Pax Christi has four initiatives: spirituality of nonviolence and peacemaking; disarmament, demilitarization and reconciliation with justice; economic and interracial justice in the United States; and human rights and global restoration.

“We are on the cutting edge. We are being prophetic,” said Sister Chappell. “It is the Catholic peace movement. You cannot do everything, but you can begin to do something.”

Pax Christi is an international organization that grew out of World War II. Catholics in France and Germany were alarmed that Catholics from both countries shared the same faith, but also bombed and killed each other. In the 1950s, it had spread across the continent. Leaders organized to bring the organization to the United States in 1972. Today, it is active in 50 countries.

Pax Christi has consultative status as a non-governmental organization at the United Nations.

Its mission is “to create a world that reflects the Peace of Christ by exploring, articulating, and witnessing to the call of Christian nonviolence.” It has about 18,000 members.

Carol Benton, who attends St. Ann Church, Marietta, said she focuses on areas where she can make an impact. Her three tomato plants grew too many tomatoes for her, so she took the surplus to local food banks. She thinks parishes should consider a community garden as a way to fight local hunger. “I can’t solve world issues. I can solve small issues,” she said.

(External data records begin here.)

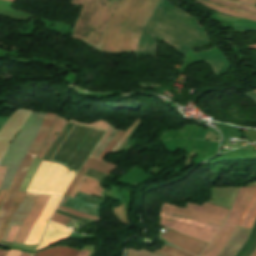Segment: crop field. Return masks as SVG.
<instances>
[{
  "mask_svg": "<svg viewBox=\"0 0 256 256\" xmlns=\"http://www.w3.org/2000/svg\"><path fill=\"white\" fill-rule=\"evenodd\" d=\"M161 217L176 220V221H181V222H185V223H189V224H193V225H198V226H202V227H206V228H210V229H213L216 231H218L220 228V226L208 224L205 222H201V221H197V220H193V219H189V218H185V217H181V216H177V215H173V214L163 213V212H161Z\"/></svg>",
  "mask_w": 256,
  "mask_h": 256,
  "instance_id": "18",
  "label": "crop field"
},
{
  "mask_svg": "<svg viewBox=\"0 0 256 256\" xmlns=\"http://www.w3.org/2000/svg\"><path fill=\"white\" fill-rule=\"evenodd\" d=\"M254 92H256V90H253Z\"/></svg>",
  "mask_w": 256,
  "mask_h": 256,
  "instance_id": "43",
  "label": "crop field"
},
{
  "mask_svg": "<svg viewBox=\"0 0 256 256\" xmlns=\"http://www.w3.org/2000/svg\"><path fill=\"white\" fill-rule=\"evenodd\" d=\"M49 196H44V195H39L32 210L30 213L27 215L23 225L21 226L18 234L16 235L14 242L21 243L23 244L32 225L36 221V219L39 217L41 214L45 203L47 201ZM60 200V197H54L50 196L47 204L38 218V220L35 222L33 225L26 241L24 244H36L39 242L43 232L44 228L46 225V220L50 217V215L53 213L56 205L58 204Z\"/></svg>",
  "mask_w": 256,
  "mask_h": 256,
  "instance_id": "3",
  "label": "crop field"
},
{
  "mask_svg": "<svg viewBox=\"0 0 256 256\" xmlns=\"http://www.w3.org/2000/svg\"><path fill=\"white\" fill-rule=\"evenodd\" d=\"M256 186H252V187H248L245 195L243 196L241 202H240V206L237 210V213L230 225V227L228 228V230L226 231V233L224 234V236L222 237V239L220 240V242L217 244V246L214 248V250L208 255V256H217L219 254V252L221 251V249L224 247V245L226 244V242L229 240V238L231 237L235 227L237 226L253 192Z\"/></svg>",
  "mask_w": 256,
  "mask_h": 256,
  "instance_id": "10",
  "label": "crop field"
},
{
  "mask_svg": "<svg viewBox=\"0 0 256 256\" xmlns=\"http://www.w3.org/2000/svg\"><path fill=\"white\" fill-rule=\"evenodd\" d=\"M9 1H12V2H13L14 0H9Z\"/></svg>",
  "mask_w": 256,
  "mask_h": 256,
  "instance_id": "42",
  "label": "crop field"
},
{
  "mask_svg": "<svg viewBox=\"0 0 256 256\" xmlns=\"http://www.w3.org/2000/svg\"><path fill=\"white\" fill-rule=\"evenodd\" d=\"M256 0H240V3L248 4V5H254Z\"/></svg>",
  "mask_w": 256,
  "mask_h": 256,
  "instance_id": "33",
  "label": "crop field"
},
{
  "mask_svg": "<svg viewBox=\"0 0 256 256\" xmlns=\"http://www.w3.org/2000/svg\"><path fill=\"white\" fill-rule=\"evenodd\" d=\"M155 253H158L164 256H191L181 250L171 248V247H166V246H163V248L160 249L159 251L156 250Z\"/></svg>",
  "mask_w": 256,
  "mask_h": 256,
  "instance_id": "22",
  "label": "crop field"
},
{
  "mask_svg": "<svg viewBox=\"0 0 256 256\" xmlns=\"http://www.w3.org/2000/svg\"><path fill=\"white\" fill-rule=\"evenodd\" d=\"M255 6H256V4H255Z\"/></svg>",
  "mask_w": 256,
  "mask_h": 256,
  "instance_id": "45",
  "label": "crop field"
},
{
  "mask_svg": "<svg viewBox=\"0 0 256 256\" xmlns=\"http://www.w3.org/2000/svg\"><path fill=\"white\" fill-rule=\"evenodd\" d=\"M89 252L81 251L79 256H88Z\"/></svg>",
  "mask_w": 256,
  "mask_h": 256,
  "instance_id": "38",
  "label": "crop field"
},
{
  "mask_svg": "<svg viewBox=\"0 0 256 256\" xmlns=\"http://www.w3.org/2000/svg\"><path fill=\"white\" fill-rule=\"evenodd\" d=\"M59 210H62V211H65L67 213H70V214H74L78 217H83V218H87V219H93V220H98L99 221V218L98 217H95V216H91V215H87V214H84V213H80V212H76V211H73V210H70L68 208H65V207H62V206H58Z\"/></svg>",
  "mask_w": 256,
  "mask_h": 256,
  "instance_id": "26",
  "label": "crop field"
},
{
  "mask_svg": "<svg viewBox=\"0 0 256 256\" xmlns=\"http://www.w3.org/2000/svg\"><path fill=\"white\" fill-rule=\"evenodd\" d=\"M77 191L90 194V195L95 194L103 198V196L101 195V192L104 190L101 188L98 181L83 177L78 187L76 188L75 192L73 193L72 198H74Z\"/></svg>",
  "mask_w": 256,
  "mask_h": 256,
  "instance_id": "14",
  "label": "crop field"
},
{
  "mask_svg": "<svg viewBox=\"0 0 256 256\" xmlns=\"http://www.w3.org/2000/svg\"><path fill=\"white\" fill-rule=\"evenodd\" d=\"M7 191H8V190L1 191V193H0V205H1V203H2V201H3V199H4V197H5V195H6V193H7Z\"/></svg>",
  "mask_w": 256,
  "mask_h": 256,
  "instance_id": "36",
  "label": "crop field"
},
{
  "mask_svg": "<svg viewBox=\"0 0 256 256\" xmlns=\"http://www.w3.org/2000/svg\"><path fill=\"white\" fill-rule=\"evenodd\" d=\"M197 2H199L200 4L206 6L210 9H214V10L220 11V12L225 13V14H229V15H232V16L242 17V18H246V19H249V20L256 21V15L252 14V13L220 7V6L205 2L203 0H197Z\"/></svg>",
  "mask_w": 256,
  "mask_h": 256,
  "instance_id": "15",
  "label": "crop field"
},
{
  "mask_svg": "<svg viewBox=\"0 0 256 256\" xmlns=\"http://www.w3.org/2000/svg\"><path fill=\"white\" fill-rule=\"evenodd\" d=\"M65 119H62L60 117H56L54 124L52 126V129L44 143V145L42 146L41 150L39 151L37 158L41 159V157L43 156V154L46 152V150L48 149V147L50 146V144L52 143V141L55 139V137L57 135H54L55 132H58L61 130V128L63 127V125L65 124Z\"/></svg>",
  "mask_w": 256,
  "mask_h": 256,
  "instance_id": "16",
  "label": "crop field"
},
{
  "mask_svg": "<svg viewBox=\"0 0 256 256\" xmlns=\"http://www.w3.org/2000/svg\"><path fill=\"white\" fill-rule=\"evenodd\" d=\"M20 226H12L6 241L12 242Z\"/></svg>",
  "mask_w": 256,
  "mask_h": 256,
  "instance_id": "30",
  "label": "crop field"
},
{
  "mask_svg": "<svg viewBox=\"0 0 256 256\" xmlns=\"http://www.w3.org/2000/svg\"><path fill=\"white\" fill-rule=\"evenodd\" d=\"M32 111L18 109L6 121L4 127L0 131V160L5 154L9 141L18 132V130L27 121Z\"/></svg>",
  "mask_w": 256,
  "mask_h": 256,
  "instance_id": "6",
  "label": "crop field"
},
{
  "mask_svg": "<svg viewBox=\"0 0 256 256\" xmlns=\"http://www.w3.org/2000/svg\"><path fill=\"white\" fill-rule=\"evenodd\" d=\"M141 119L138 117L135 119V121L130 125L129 129L125 133V135L122 137V139L119 141V143L116 145V147L112 150L111 153H115V151L118 149V147L122 144V142L126 139L128 134L132 131V129L140 122Z\"/></svg>",
  "mask_w": 256,
  "mask_h": 256,
  "instance_id": "27",
  "label": "crop field"
},
{
  "mask_svg": "<svg viewBox=\"0 0 256 256\" xmlns=\"http://www.w3.org/2000/svg\"><path fill=\"white\" fill-rule=\"evenodd\" d=\"M252 256H256V250L253 252Z\"/></svg>",
  "mask_w": 256,
  "mask_h": 256,
  "instance_id": "41",
  "label": "crop field"
},
{
  "mask_svg": "<svg viewBox=\"0 0 256 256\" xmlns=\"http://www.w3.org/2000/svg\"><path fill=\"white\" fill-rule=\"evenodd\" d=\"M70 232L71 231L67 230L62 226L50 223L37 250H40L50 244L66 238Z\"/></svg>",
  "mask_w": 256,
  "mask_h": 256,
  "instance_id": "13",
  "label": "crop field"
},
{
  "mask_svg": "<svg viewBox=\"0 0 256 256\" xmlns=\"http://www.w3.org/2000/svg\"><path fill=\"white\" fill-rule=\"evenodd\" d=\"M38 195L36 194H30L27 193L24 201L22 202V204L19 206V208L16 210L15 214L13 215L8 228L4 234L3 240H6V237L8 235L9 229L11 227V225H21L23 220L25 219L26 215L29 213V211L31 210L36 198Z\"/></svg>",
  "mask_w": 256,
  "mask_h": 256,
  "instance_id": "12",
  "label": "crop field"
},
{
  "mask_svg": "<svg viewBox=\"0 0 256 256\" xmlns=\"http://www.w3.org/2000/svg\"><path fill=\"white\" fill-rule=\"evenodd\" d=\"M67 172L68 170L60 165L42 161L27 190L41 194L63 195L75 175L71 171L67 175Z\"/></svg>",
  "mask_w": 256,
  "mask_h": 256,
  "instance_id": "4",
  "label": "crop field"
},
{
  "mask_svg": "<svg viewBox=\"0 0 256 256\" xmlns=\"http://www.w3.org/2000/svg\"><path fill=\"white\" fill-rule=\"evenodd\" d=\"M249 48L256 49V45L248 46Z\"/></svg>",
  "mask_w": 256,
  "mask_h": 256,
  "instance_id": "40",
  "label": "crop field"
},
{
  "mask_svg": "<svg viewBox=\"0 0 256 256\" xmlns=\"http://www.w3.org/2000/svg\"><path fill=\"white\" fill-rule=\"evenodd\" d=\"M161 225H164L172 230H175L177 232H180L184 235L196 238L198 240L204 241L209 243L210 240L213 238V236L216 234V231L198 227V226H193L181 222H172V221H167L161 219Z\"/></svg>",
  "mask_w": 256,
  "mask_h": 256,
  "instance_id": "8",
  "label": "crop field"
},
{
  "mask_svg": "<svg viewBox=\"0 0 256 256\" xmlns=\"http://www.w3.org/2000/svg\"><path fill=\"white\" fill-rule=\"evenodd\" d=\"M87 171V168L85 169V171L81 174V176L79 177V179L77 180V182L75 183V185L73 186L72 190L70 191V193L68 194V196L70 197V195L72 194L73 190L75 189V187L77 186L78 182L82 179L83 175L85 174V172Z\"/></svg>",
  "mask_w": 256,
  "mask_h": 256,
  "instance_id": "32",
  "label": "crop field"
},
{
  "mask_svg": "<svg viewBox=\"0 0 256 256\" xmlns=\"http://www.w3.org/2000/svg\"><path fill=\"white\" fill-rule=\"evenodd\" d=\"M229 225H223L220 231L217 233L213 241L210 243V245L204 250V252L200 256H207L211 250L214 248V246L218 243V241L221 239L225 231L227 230Z\"/></svg>",
  "mask_w": 256,
  "mask_h": 256,
  "instance_id": "23",
  "label": "crop field"
},
{
  "mask_svg": "<svg viewBox=\"0 0 256 256\" xmlns=\"http://www.w3.org/2000/svg\"><path fill=\"white\" fill-rule=\"evenodd\" d=\"M161 237L171 244L195 255H198L204 249V247L207 246L206 243L174 233L172 231L162 233Z\"/></svg>",
  "mask_w": 256,
  "mask_h": 256,
  "instance_id": "9",
  "label": "crop field"
},
{
  "mask_svg": "<svg viewBox=\"0 0 256 256\" xmlns=\"http://www.w3.org/2000/svg\"><path fill=\"white\" fill-rule=\"evenodd\" d=\"M244 95L256 104V93L251 91L249 93H245Z\"/></svg>",
  "mask_w": 256,
  "mask_h": 256,
  "instance_id": "31",
  "label": "crop field"
},
{
  "mask_svg": "<svg viewBox=\"0 0 256 256\" xmlns=\"http://www.w3.org/2000/svg\"><path fill=\"white\" fill-rule=\"evenodd\" d=\"M112 127L109 126V128L107 129L105 135L103 136V138L101 139V141L99 142V144L97 145V147L94 149V151L92 152L91 156L95 157L97 151L99 150V148L102 146V144L105 142V140L107 139V137L110 135L111 131H112Z\"/></svg>",
  "mask_w": 256,
  "mask_h": 256,
  "instance_id": "28",
  "label": "crop field"
},
{
  "mask_svg": "<svg viewBox=\"0 0 256 256\" xmlns=\"http://www.w3.org/2000/svg\"><path fill=\"white\" fill-rule=\"evenodd\" d=\"M46 113L43 112H33L26 124L23 126L22 130L17 134V136L14 138L12 143L10 144V147L1 163V166H8V170L6 172V175L3 179V182L1 184L0 190L8 189L9 185L11 183L12 178L15 175V172L25 155L27 149L29 148L30 144L34 140L38 129L40 127V124L44 118ZM56 116L51 115L49 113L46 114L45 119L40 127V130L38 132V135L36 136L35 140L31 144L30 148L28 149L25 157L23 158L16 175L14 177V180L9 188V191L7 193L6 198L4 199L1 207H0V225L1 222L9 209V207L12 205L16 194L18 192V189L22 183V180L39 149L43 145L50 129L53 124V121Z\"/></svg>",
  "mask_w": 256,
  "mask_h": 256,
  "instance_id": "2",
  "label": "crop field"
},
{
  "mask_svg": "<svg viewBox=\"0 0 256 256\" xmlns=\"http://www.w3.org/2000/svg\"><path fill=\"white\" fill-rule=\"evenodd\" d=\"M187 209H180L168 204H163L161 211L177 213L193 219L221 225L229 210L205 203L202 207L187 203Z\"/></svg>",
  "mask_w": 256,
  "mask_h": 256,
  "instance_id": "5",
  "label": "crop field"
},
{
  "mask_svg": "<svg viewBox=\"0 0 256 256\" xmlns=\"http://www.w3.org/2000/svg\"><path fill=\"white\" fill-rule=\"evenodd\" d=\"M245 190H246V187H241L239 189V191L237 193V196H236V199H235V202H234V205H233V208L230 211V213H229V215H228V217H227V219L225 221L226 224H230V222H231V220H232V218H233V216H234V214H235V212H236V210L238 208L239 202H240V200H241Z\"/></svg>",
  "mask_w": 256,
  "mask_h": 256,
  "instance_id": "24",
  "label": "crop field"
},
{
  "mask_svg": "<svg viewBox=\"0 0 256 256\" xmlns=\"http://www.w3.org/2000/svg\"><path fill=\"white\" fill-rule=\"evenodd\" d=\"M196 54L213 67L217 77L224 74L227 67L231 65L225 60L217 47Z\"/></svg>",
  "mask_w": 256,
  "mask_h": 256,
  "instance_id": "11",
  "label": "crop field"
},
{
  "mask_svg": "<svg viewBox=\"0 0 256 256\" xmlns=\"http://www.w3.org/2000/svg\"><path fill=\"white\" fill-rule=\"evenodd\" d=\"M5 170H6V168L0 167V184H1V181H2V179H3Z\"/></svg>",
  "mask_w": 256,
  "mask_h": 256,
  "instance_id": "35",
  "label": "crop field"
},
{
  "mask_svg": "<svg viewBox=\"0 0 256 256\" xmlns=\"http://www.w3.org/2000/svg\"><path fill=\"white\" fill-rule=\"evenodd\" d=\"M122 0H72L83 5L75 26L74 39L101 49L105 31ZM160 0H123L105 34L101 51L113 54L137 51L141 33ZM155 37L186 55L194 46L209 41L193 17L161 0L151 16L139 43L138 54L153 55Z\"/></svg>",
  "mask_w": 256,
  "mask_h": 256,
  "instance_id": "1",
  "label": "crop field"
},
{
  "mask_svg": "<svg viewBox=\"0 0 256 256\" xmlns=\"http://www.w3.org/2000/svg\"><path fill=\"white\" fill-rule=\"evenodd\" d=\"M236 1H239V0H236Z\"/></svg>",
  "mask_w": 256,
  "mask_h": 256,
  "instance_id": "44",
  "label": "crop field"
},
{
  "mask_svg": "<svg viewBox=\"0 0 256 256\" xmlns=\"http://www.w3.org/2000/svg\"><path fill=\"white\" fill-rule=\"evenodd\" d=\"M124 134V132L122 131H117V133L115 134V136L113 137V139L110 141V143L107 145V147L102 151V153L99 155V157L97 159L95 158H91L89 157V159L87 160V162L84 164V166L82 167V169L79 171V173L75 176V178L73 179V181L71 182L69 188L67 189L65 196H67V194L69 193L70 189L72 188V186L74 185V183L76 182V180L78 179V177L80 176V174L83 172V170L88 167L90 169L99 171L101 173L107 174L112 171L116 166L111 164V163H106L103 160L104 155H106L107 153H109V151L117 144V142L119 141V139L122 137V135ZM111 152V151H110Z\"/></svg>",
  "mask_w": 256,
  "mask_h": 256,
  "instance_id": "7",
  "label": "crop field"
},
{
  "mask_svg": "<svg viewBox=\"0 0 256 256\" xmlns=\"http://www.w3.org/2000/svg\"><path fill=\"white\" fill-rule=\"evenodd\" d=\"M20 256H30V254H26V253H21Z\"/></svg>",
  "mask_w": 256,
  "mask_h": 256,
  "instance_id": "39",
  "label": "crop field"
},
{
  "mask_svg": "<svg viewBox=\"0 0 256 256\" xmlns=\"http://www.w3.org/2000/svg\"><path fill=\"white\" fill-rule=\"evenodd\" d=\"M50 221H54V222H58L60 224L66 225V223L69 221V218L54 213Z\"/></svg>",
  "mask_w": 256,
  "mask_h": 256,
  "instance_id": "29",
  "label": "crop field"
},
{
  "mask_svg": "<svg viewBox=\"0 0 256 256\" xmlns=\"http://www.w3.org/2000/svg\"><path fill=\"white\" fill-rule=\"evenodd\" d=\"M71 249L68 248H53L49 250H45L39 254H36L34 256H77L79 251H70Z\"/></svg>",
  "mask_w": 256,
  "mask_h": 256,
  "instance_id": "20",
  "label": "crop field"
},
{
  "mask_svg": "<svg viewBox=\"0 0 256 256\" xmlns=\"http://www.w3.org/2000/svg\"><path fill=\"white\" fill-rule=\"evenodd\" d=\"M26 195V192H18V195L13 203V205L11 206L5 220L3 221L1 227H0V240L3 236V233L9 223V220L11 218V216L13 215V213L15 212V210L17 209V207L19 206V204L21 203V201L23 200L24 196Z\"/></svg>",
  "mask_w": 256,
  "mask_h": 256,
  "instance_id": "19",
  "label": "crop field"
},
{
  "mask_svg": "<svg viewBox=\"0 0 256 256\" xmlns=\"http://www.w3.org/2000/svg\"><path fill=\"white\" fill-rule=\"evenodd\" d=\"M255 200H256V189H255V192H254V194H253V196H252V198H251V200H250V202H249V204H248V206H247V208H246V210H245V212L243 214V217H242V219H241V221H240L238 226H242V227L245 226V224L247 222V219H248V217L250 215V212H251V210L253 208V205L255 203ZM255 217H256V203L254 205V208H253V210L251 212V215H250V217L248 219V222H247L245 227L251 228L252 225H253V222L255 220Z\"/></svg>",
  "mask_w": 256,
  "mask_h": 256,
  "instance_id": "17",
  "label": "crop field"
},
{
  "mask_svg": "<svg viewBox=\"0 0 256 256\" xmlns=\"http://www.w3.org/2000/svg\"><path fill=\"white\" fill-rule=\"evenodd\" d=\"M115 215L118 217V219L124 223L125 225L128 226V221H127V215L124 210L123 204H121L119 207L113 208ZM129 227V226H128Z\"/></svg>",
  "mask_w": 256,
  "mask_h": 256,
  "instance_id": "25",
  "label": "crop field"
},
{
  "mask_svg": "<svg viewBox=\"0 0 256 256\" xmlns=\"http://www.w3.org/2000/svg\"><path fill=\"white\" fill-rule=\"evenodd\" d=\"M9 251L0 249V256H7Z\"/></svg>",
  "mask_w": 256,
  "mask_h": 256,
  "instance_id": "37",
  "label": "crop field"
},
{
  "mask_svg": "<svg viewBox=\"0 0 256 256\" xmlns=\"http://www.w3.org/2000/svg\"><path fill=\"white\" fill-rule=\"evenodd\" d=\"M210 1L218 3V4H222V5L242 9V10L249 11V12H252V13L256 14V8L252 7V6H248V5H244V4H240V3H235V2H232V1H229V0H210Z\"/></svg>",
  "mask_w": 256,
  "mask_h": 256,
  "instance_id": "21",
  "label": "crop field"
},
{
  "mask_svg": "<svg viewBox=\"0 0 256 256\" xmlns=\"http://www.w3.org/2000/svg\"><path fill=\"white\" fill-rule=\"evenodd\" d=\"M21 252L10 250L8 256H19Z\"/></svg>",
  "mask_w": 256,
  "mask_h": 256,
  "instance_id": "34",
  "label": "crop field"
}]
</instances>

“I think in today’s world we’ve grown apart, instead of growing together,” she said.

Joe Goode, a leader with the organization at St. Jude Church, said the meeting was an opportunity to reenergize the local members. One change discussed is increasing Georgia’s role in the national Pax Christi.

“I think a wonderful goal would be to establish 20 active, dues paying, Pax Christi chapters across the state,” he said.

Carole Lacour, of Our Lady of Lourdes Church, Atlanta, helped nine imprisoned women learn life skills through a decision-making program. She said her goal is to mentor the women so they don’t repeat their crimes. But she also learns things.

“I learn something new with every client. I learn something new about myself. The common theme is it can happen to anyone,” she said.

“Throughout the Bible, Jesus teaches us about poverty and how we should stand with and in relationship with our poor brothers and sisters. I often use the Beatitudes as a guide on how to live my life. Pax Christi USA is a natural fit for me,” said Lacour.